While having fun showing off their genre-bending storytelling chops, the backstory of Heath Houston feels out of place and drawn out.  And the worst part is that it comes at the end of this volume so, disregarding the backups for now, the main story slows to a stop as it fills in details but doesn’t advance the fun story of fighting space aliens that Remender and Moore started with.  It works better as a pound-the-ground alien invasion/war story but loses the charm and propulsion of Heath having to deal with his life since that first invasion.  The backstory is necessary for the story but Remender has trouble blending in Heath's origin with the rest of his adventures.

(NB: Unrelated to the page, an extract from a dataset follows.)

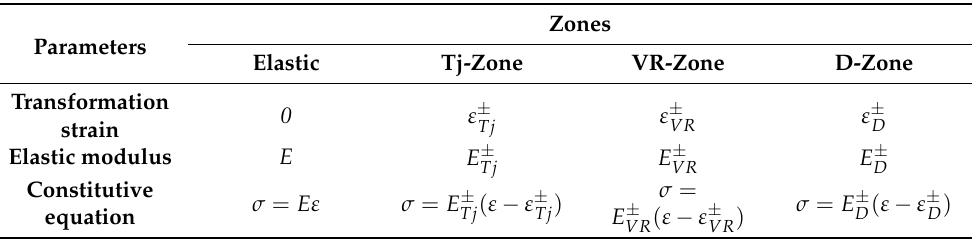
Table 1. Material parameters and constitutive equations related to each zone in tension and compres- sion during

It’s more of a problem of placement than anything else.  The story of Houston’s past, “The Last Goodbye” is the all too necessary origin story that interrupts the story that’s pushing forward by forcing us into the past.  The momentum just stops and when you get to the end of this volume, you’ve been stuck in the past for so long that the present story isn’t as fresh and clear as it should be.  It’s as much the fault of the presentation of this book as anything else.  It’s also that Remender doesn’t give the space much room to just be.  Like Moore’s artwork that is mostly just surface level storytelling, Remender’s work on the story is at much of the same level.  By giving Houston a backstory, they take the mystery and swagger away from the character.  It’s a drunken swagger but there’s a charm to it.

There’s the slam-bang surface element to Fear Agent that makes it a lot of fun and then there’s the woe-is-me backstory of Houston that tries to spell out for you who this character is.  By the end of the book, you’re supposed to feel sorry for the character because of the atrocities he’s committed and what he lost because of it.  Remender, Moore and Opeña put together a fun story about a broken man that’s obviously trying to build up to be about something more.